The response must contain every record, repeated exactly.

◆ ◆ ◆ ◆

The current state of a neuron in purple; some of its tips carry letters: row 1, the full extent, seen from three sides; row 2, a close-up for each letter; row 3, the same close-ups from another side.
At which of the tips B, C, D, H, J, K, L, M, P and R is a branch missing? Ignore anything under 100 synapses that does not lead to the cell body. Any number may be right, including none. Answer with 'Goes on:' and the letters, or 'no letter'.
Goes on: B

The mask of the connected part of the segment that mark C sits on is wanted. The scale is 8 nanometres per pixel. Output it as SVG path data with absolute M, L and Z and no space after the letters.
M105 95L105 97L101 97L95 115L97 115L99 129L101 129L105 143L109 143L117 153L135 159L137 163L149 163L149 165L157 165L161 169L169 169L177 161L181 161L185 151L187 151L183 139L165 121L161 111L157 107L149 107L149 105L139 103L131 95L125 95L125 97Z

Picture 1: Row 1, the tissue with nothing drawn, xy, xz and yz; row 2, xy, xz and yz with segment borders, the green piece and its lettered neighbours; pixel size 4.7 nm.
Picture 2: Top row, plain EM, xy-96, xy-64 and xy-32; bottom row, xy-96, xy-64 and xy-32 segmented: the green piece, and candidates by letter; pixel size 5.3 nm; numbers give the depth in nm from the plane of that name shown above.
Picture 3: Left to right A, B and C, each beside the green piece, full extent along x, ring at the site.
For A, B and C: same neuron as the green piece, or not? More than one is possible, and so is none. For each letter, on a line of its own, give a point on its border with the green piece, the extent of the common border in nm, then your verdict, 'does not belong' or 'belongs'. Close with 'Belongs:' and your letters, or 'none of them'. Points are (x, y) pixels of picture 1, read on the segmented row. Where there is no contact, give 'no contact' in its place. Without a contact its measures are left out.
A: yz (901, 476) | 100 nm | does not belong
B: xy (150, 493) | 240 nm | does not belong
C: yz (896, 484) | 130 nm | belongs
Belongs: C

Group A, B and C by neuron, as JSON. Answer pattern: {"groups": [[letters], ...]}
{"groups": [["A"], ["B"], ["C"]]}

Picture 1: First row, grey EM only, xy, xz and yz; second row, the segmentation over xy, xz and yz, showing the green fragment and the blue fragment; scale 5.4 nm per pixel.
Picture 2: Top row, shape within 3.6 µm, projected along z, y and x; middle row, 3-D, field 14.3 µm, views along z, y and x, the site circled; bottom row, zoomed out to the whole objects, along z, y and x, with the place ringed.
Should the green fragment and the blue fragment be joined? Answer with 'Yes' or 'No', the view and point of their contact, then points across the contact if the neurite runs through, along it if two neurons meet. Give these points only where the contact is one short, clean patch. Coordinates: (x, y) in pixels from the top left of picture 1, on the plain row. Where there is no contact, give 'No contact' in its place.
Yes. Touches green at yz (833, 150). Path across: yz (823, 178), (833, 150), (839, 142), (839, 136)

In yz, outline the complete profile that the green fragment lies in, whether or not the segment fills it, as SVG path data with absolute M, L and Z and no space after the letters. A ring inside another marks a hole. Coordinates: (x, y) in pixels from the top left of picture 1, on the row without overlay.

◆ ◆ ◆ ◆

■ **EXPECTED OUTPUT**
The current state of a neuron in purple; some of its tips carry letters: row 1, the full extent, seen from three sides; row 2, a close-up for each letter; row 3, the same close-ups from another side.
At which of the tips B, C, D, H, J, K, L, M, P and R is a branch missing? Ignore anything under 100 synapses that does not lead to the cell body. Any number may be right, including none. Answer with 'Goes on:' and the letters, or 'no letter'.
Goes on: B

The mask of the connected part of the segment that mark C sits on is wanted. The scale is 8 nanometres per pixel. Output it as SVG path data with absolute M, L and Z and no space after the letters.
M105 95L105 97L101 97L95 115L97 115L99 129L101 129L105 143L109 143L117 153L135 159L137 163L149 163L149 165L157 165L161 169L169 169L177 161L181 161L185 151L187 151L183 139L165 121L161 111L157 107L149 107L149 105L139 103L131 95L125 95L125 97Z

Picture 1: Row 1, the tissue with nothing drawn, xy, xz and yz; row 2, xy, xz and yz with segment borders, the green piece and its lettered neighbours; pixel size 4.7 nm.
Picture 2: Top row, plain EM, xy-96, xy-64 and xy-32; bottom row, xy-96, xy-64 and xy-32 segmented: the green piece, and candidates by letter; pixel size 5.3 nm; numbers give the depth in nm from the plane of that name shown above.
Picture 3: Left to right A, B and C, each beside the green piece, full extent along x, ring at the site.
For A, B and C: same neuron as the green piece, or not? More than one is possible, and so is none. For each letter, on a line of its own, give a point on its border with the green piece, the extent of the common border in nm, then your verdict, 'does not belong' or 'belongs'. Close with 'Belongs:' and your letters, or 'none of them'. Points are (x, y) pixels of picture 1, read on the segmented row. Where there is no contact, give 'no contact' in its place. Without a contact its measures are left out.
A: yz (901, 476) | 100 nm | does not belong
B: xy (150, 493) | 240 nm | does not belong
C: yz (896, 484) | 130 nm | belongs
Belongs: C

Group A, B and C by neuron, as JSON. Answer pattern: {"groups": [[letters], ...]}
{"groups": [["A"], ["B"], ["C"]]}

Picture 1: First row, grey EM only, xy, xz and yz; second row, the segmentation over xy, xz and yz, showing the green fragment and the blue fragment; scale 5.4 nm per pixel.
Picture 2: Top row, shape within 3.6 µm, projected along z, y and x; middle row, 3-D, field 14.3 µm, views along z, y and x, the site circled; bottom row, zoomed out to the whole objects, along z, y and x, with the place ringed.
Should the green fragment and the blue fragment be joined? Answer with 'Yes' or 'No', the view and point of their contact, then points across the contact if the neurite runs through, along it if two neurons meet. Give these points only where the contact is one short, clean patch. Coordinates: (x, y) in pixels from the top left of picture 1, on the plain row. Where there is no contact, give 'No contact' in its place.
Yes. Touches green at yz (833, 150). Path across: yz (823, 178), (833, 150), (839, 142), (839, 136)

In yz, outline the complete profile that the green fragment lies in, whether or not the segment fills it, as SVG path data with absolute M, L and Z and no space after the letters. A ring inside another marks a hole. Coordinates: (x, y) in pixels from the top left of picture 1, on the row without overlay.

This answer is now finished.